Nouvelle naissance. Chisom se rebaptise, au seuil du départ pour le continent de Cocagne – l’Europe – et des adieux au Nigeria – voie de garage pour cette diplômée qui croyait ouverte la voie royale de la réussite. « Sisi. « Sœur » en langue Shona. » Car Fata Morgana est une histoire de famille. Chika Unigwe aurait pu se borner, une fois moissonné son matériau, à lui appliquer une patine fictionnelle. Mais elle sait que les faits ne font pas un roman. Même fardés, ces faits, comme des prostituées, même maquillés de teintes trompeuses, à l’instar des rêves européens des quatre filles africaines, Sisi, Joyce, Efe et Ama. Ces rêves qui ont pris la couleur d’Anvers et des billets dont elles monnaient leur corps, car il faut bien rembourser Dele : père-ogre, l’adipeux trafiquant de chair du Nigeria « envoie des filles en Europe tous les mois. Anvers. Milan. Madrid. My gals dey there. »

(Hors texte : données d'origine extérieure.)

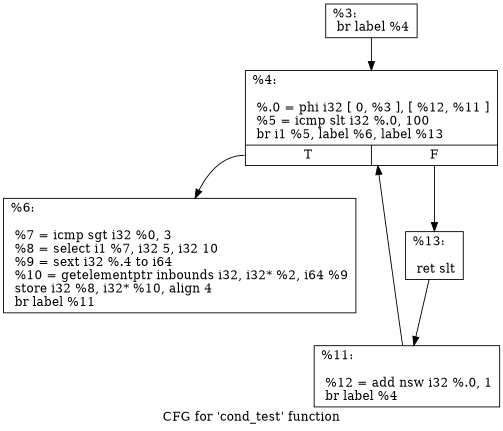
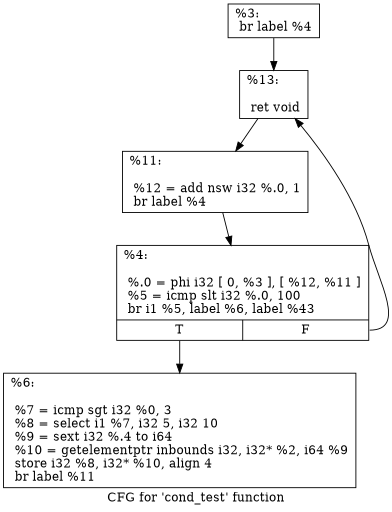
  digraph {
    label="CFG for 'cond_test' function"
    node [shape=record]
    n1 [label="{%3:\l  br label %4\l}"]
-   n2 [label="{%4:\l\l  %.0 = phi i32 [ 0, %3 ], [ %12, %11 ]\l  %5 = icmp slt i32 %.0, 100\l  br i1 %5, label %6, label %13\l|{<s0>T|<s1>F}}"]
+   n2 [label="{%4:\l\l  %.0 = phi i32 [ 0, %3 ], [ %12, %11 ]\l  %5 = icmp slt i32 %.0, 100\l  br i1 %5, label %6, label %43\l|{<s0>T|<s1>F}}"]
    n3 [label="{%6:\l\l  %7 = icmp sgt i32 %0, 3\l  %8 = select i1 %7, i32 5, i32 10\l  %9 = sext i32 %.4 to i64\l  %10 = getelementptr inbounds i32, i32* %2, i64 %9\l  store i32 %8, i32* %10, align 4\l  br label %11\l}"]
-   n4 [label="{%13:\l\l  ret slt\l}"]
+   n4 [label="{%13:\l\l  ret void\l}"]
    n5 [label="{%11:\l\l  %12 = add nsw i32 %.0, 1\l  br label %4\l}"]
-   n1 -> n2
+   n1 -> n4
    n2 -> n3 [tailport=s0]
    n2 -> n4 [tailport=s1]
    n4 -> n5
    n5 -> n2
  }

Autant que les faits, donc, c’est ce socle familial, solide et fêlé, qui tient le livre. Origine de tout, comme toutes les origines, la famille recèle quelque chose dont on se détourne. Pour assurer une vie digne de ce nom à son fils, sans père, Efe devient un « produit d’exportation de la société Dele Père et Fils Limited ». Il y a aussi Ama, fille de bonne famille, dont le père appartient à la grande famille de l’Eglise (« assistant du pasteur de l’Église des Douze Apôtres de Yahweh Tout-Puissant, Jéhovah El Shaddaï, Jéhovah Jireh », excusez du peu), violée par ce même père, qui n’en est décidément pas un, à tous les sens du terme. Violée, aussi, Joyce, au Soudan, dont elle est originaire, puis violentées ses illusions de mariage avec Polycarp, au Nigeria : elle n’est pas la fille igbo que les parents de Polycarp veulent pour leur fils. Lequel mettra Joyce entre les mains de Dele.En Europe, à Anvers, c’est un « travail exigeant », sous la férule de Madame, et Fata Morgana rappelle que la date de péremption du réalisme est loin d’être atteinte, que celui-ci est toujours un puissant outil d’élucidation du monde. Inversant la direction du regard, un passage sur les « vitrines de verre » fait de ces dernières des observatoires de la rue : c’est au tour des femmes exhibées de scruter les touristes égarés et les clients en quête de marchandise humaine. Et d’établir une impitoyable typologie des désirs, des besoins et traits masculins. Pas de doute : Chika Unigawe est de la grande famille de ces écrivains qui ont foi en un « roman social » – au meilleur sens de l’expression : non point démontrer, par une abstraction décolorée, mais montrer, par les personnages, la richesse des indications physiques, des mouvements psychiques. Et c’est ainsi que prend corps le groupe : « La mort de Sisi a confirmé ce qu’[Efe] savait déjà : ces femmes sont tout ce qu’elle a. Elles sont sa seule famille en Europe. » La mort de Sisi ? Oui, car le vrai ferment de la solidarité familiale, c’est le deuil. C’est lui qui incite les survivantes à s’ouvrir les unes aux autres. Et autorise le roman – à cet égard, vraiment familial.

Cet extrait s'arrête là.